Turkey's Euro-Skeptic Ranks Swell
April 14, 2005Even though opinion polls regularly show that three-quarters of Turks favour their country joining the EU, increasing numbers are also becoming aware of drawbacks: Brussels is going to make increasing demands on Ankara and will have a bigger role in running the country. Many see this this as a threat to the Turkish state.
These warnings are also being voiced in other countries that are seeking EU membership but nowhere do they touch the nerve the way they do in Turkey. While the EU -- as a result of its experiences in the two world wars -- is trying to supress the individual nation-state by bringing member states closer together as one, many Turks consider the nation-state to be the greatest good.
"Sovereignty belongs unconditionally and unreservedly to the nation" was one of the principles of Atatürk, the founder of the modern Turkish state, whose image hangs on the end wall of the plenary chamber in the Turkish parliament.
A foreign toy?
Turkey arose out of the ruins of the Ottoman Empire, which was occupied by the Allied victors of World War I, in the 1920s. In a war that involved heavy losses, Atatürk succeeded in driving the Greek occupying powers -- in West Anatolia in particular -- out of the country.

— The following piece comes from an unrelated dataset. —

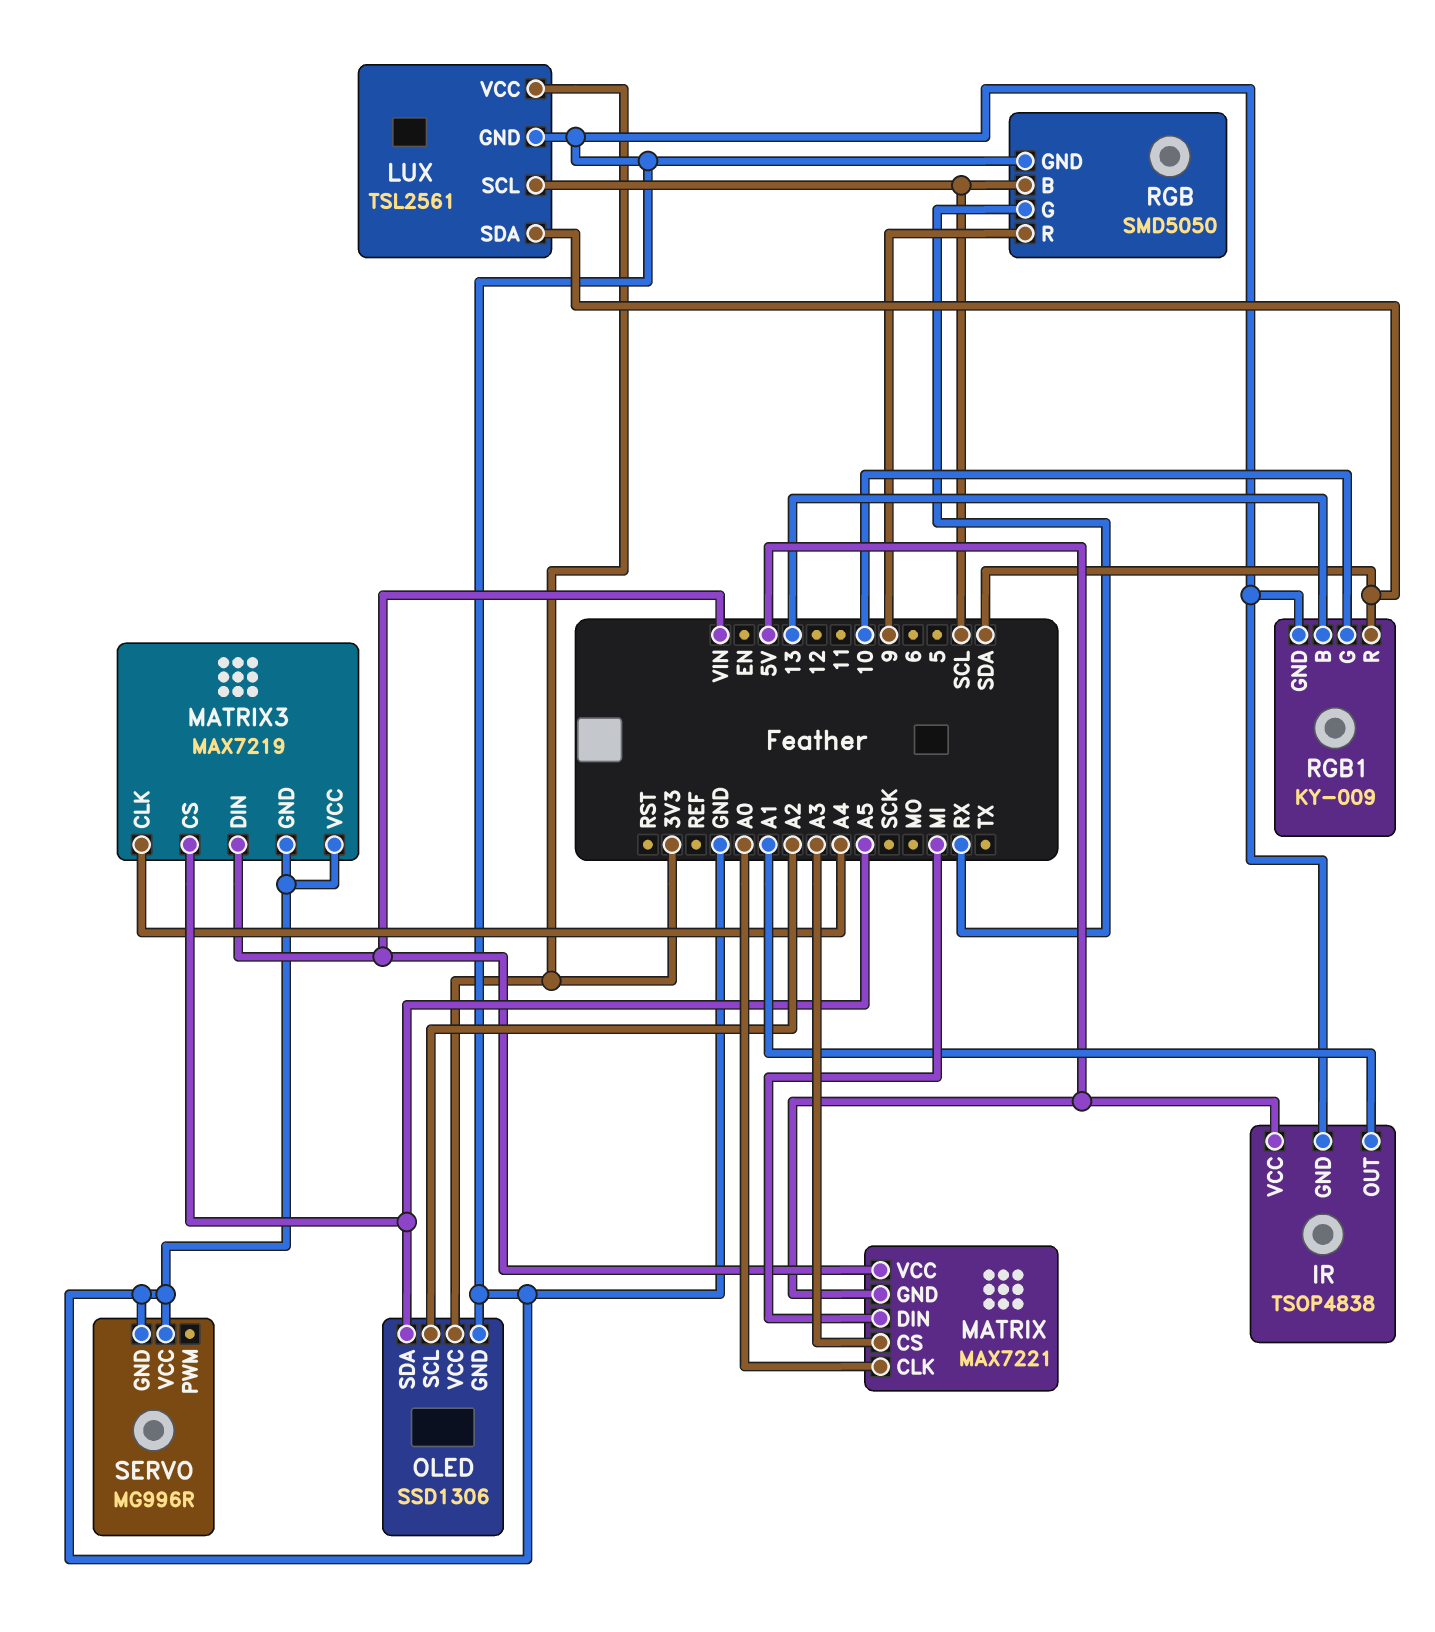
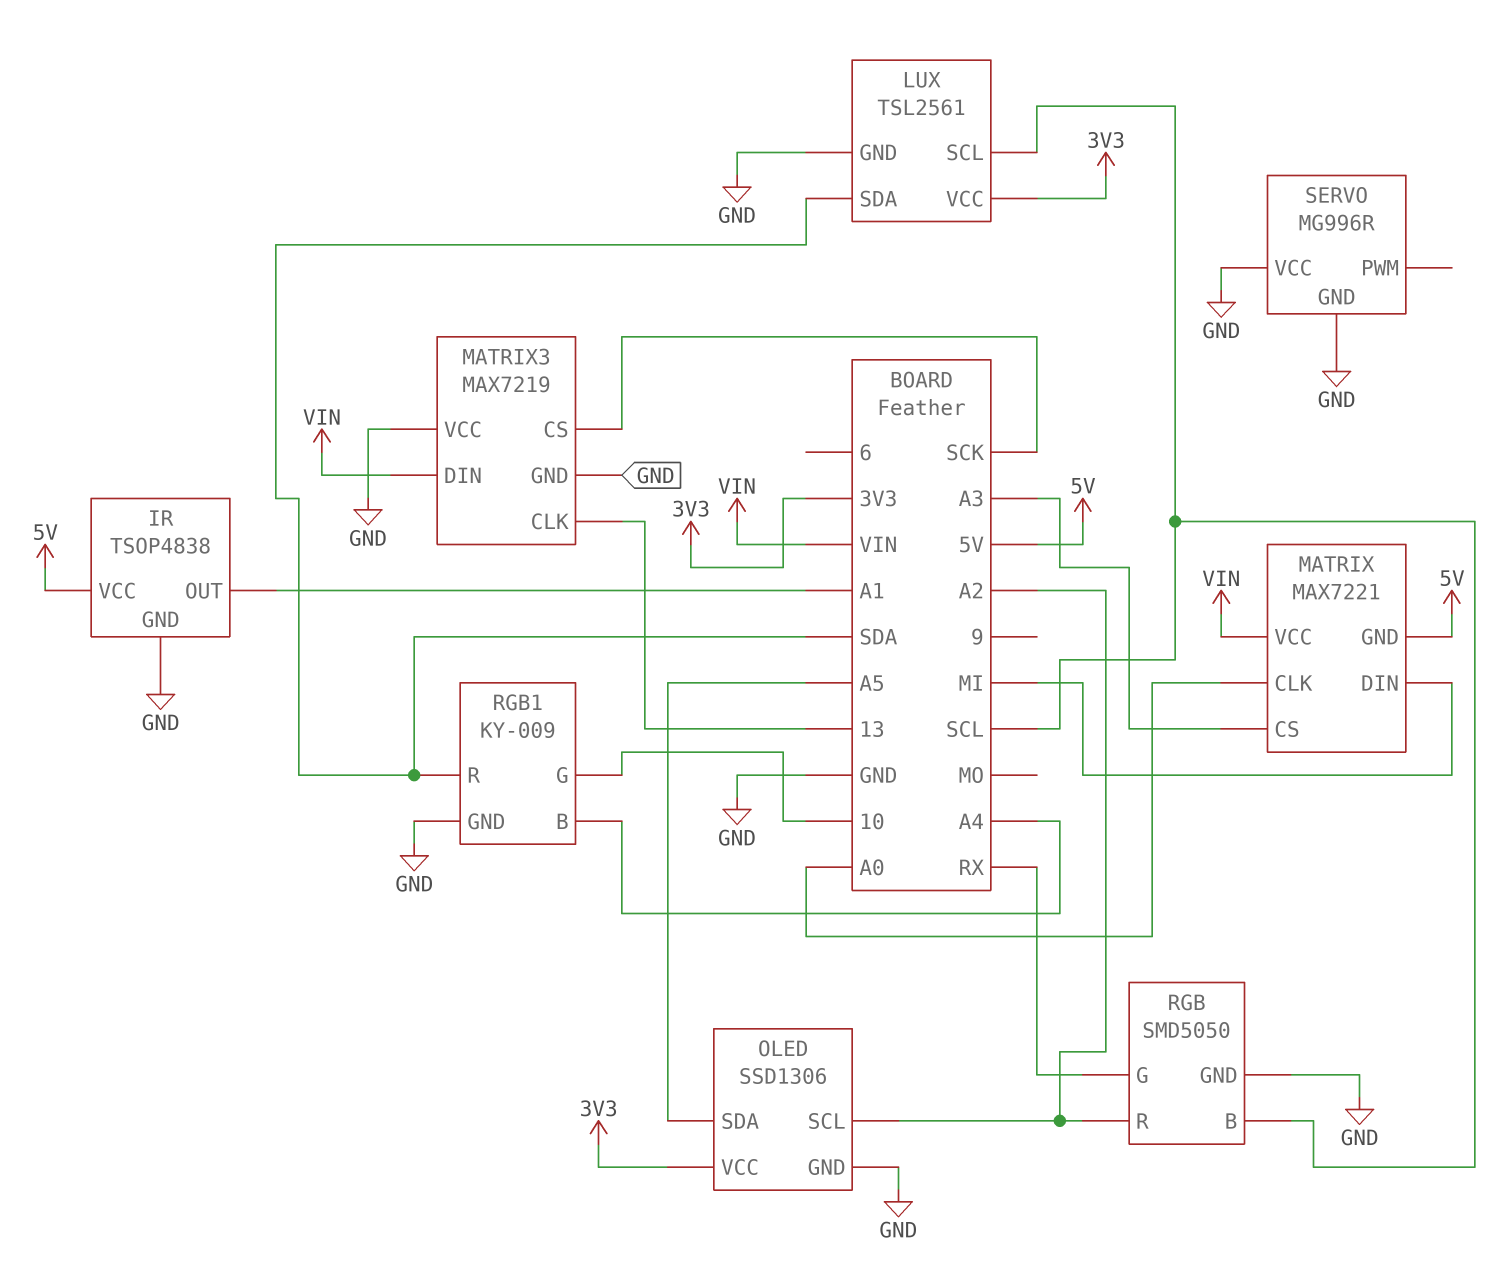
MATRIX3 pin CLK: A4 -> 13
MATRIX3 pin CS: A5 -> SCK
RGB pin R: 9 -> A2
RGB1 pin B: 13 -> A4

In the early years of the republic, Turks feared that the country would be carved up and become a plaything of foreign powers.
As a result, it is unsurprising that nationalists are claiming that Turkish membership in the European Union would ultimately only benefit Europeans, not Turks. And they point to to the conflict over Cyprus as evidence.
The Cypress conflict
Turkey's Euro-skeptics criticize every step taken by the government of Prime Minister Recep Tayyip Erdogan regarding Cypress: he hints that he is willing to make compromises in the search for a peaceful solution for the divided Mediterranean island.
The fact that Erdogan's government is "selling" Cyprus in order to show the EU how obedient Tukrkey is, is an image often peddled by the right-wing nationalist MHP party.
But concern over the fate of the Turkish state in the upcoming membership negotiations with the EU is not only an issue for Turkey's right wing. Drawing attention to supposed threats to Turkey from outside its national borders is also part of the repertoire of the social democratic opposition party CHP.
The CHP recently and successfully challenged a law governing the sale of land and buildings to foreigners through the Constitutional Court. The CHP is part of Turkey's lay Kemalist establishment that considers all deviations from Atatürk's course to be wrong.
Because of this, Kemalists have terrible difficulty accepting some of the European Union's key demands. They even have trouble opening Turkey up to foreign investors – a fact demonstrated by more than just the fate of the real estate law.
President Ahmet Necdet Sezer, a leading Kemalist, recently vetoed a law that would have allowed foreigners to buy television stations in Turkey. The president explained that he had taken this action because a law of this sort would not have been in the "national interest".
Sensitive minority policy
If ground-breaking economic policies such as this are viewed with such suspicion, it is no wonder that the resistance to more sensitive issues, such as policies on minorities, is even more fierce.
The alleged attempts of young Kurds to burn a Turkish flag triggered nationalist hysteria across the country over the past few weeks. Tens of thousands demonstratively draped their homes with Turkish flags while the Turkish police marched through Istanbul bearing a 1.5-kilometre long flag.
Meanwhile, both the nationalists and Kemalists are being joined by a growing number of Turkish Islamists who are also sceptical about their country's EU application. Over the past few years, Turkey's Islamists has accounted for some of the country's greatest Europhiles because they hoped that moving closer to the EU would bring more freedom of religion.
But the introduction of headscarf bans in several EU states and other similar developments have dashed these hopes. A recent report published by the Independent Industrialist & Businessmen's Association, MÜSIAD, concluded that the basic values on which the EU is built are a "strait-jacket" for Muslims.
Even though Erdogan's government has more than a two-thirds majority in parliament, it says that EU skepticism must be taken seriously. The nationalist and Islamist wing of the ruling AKP ensures that this mistrust is not restricted to the opposition both inside and outside the parliament. The debate as to what other demands the EU has yet to make on Turkey and how the country should react to them is only likely to really start once accession negotiations begin October 3.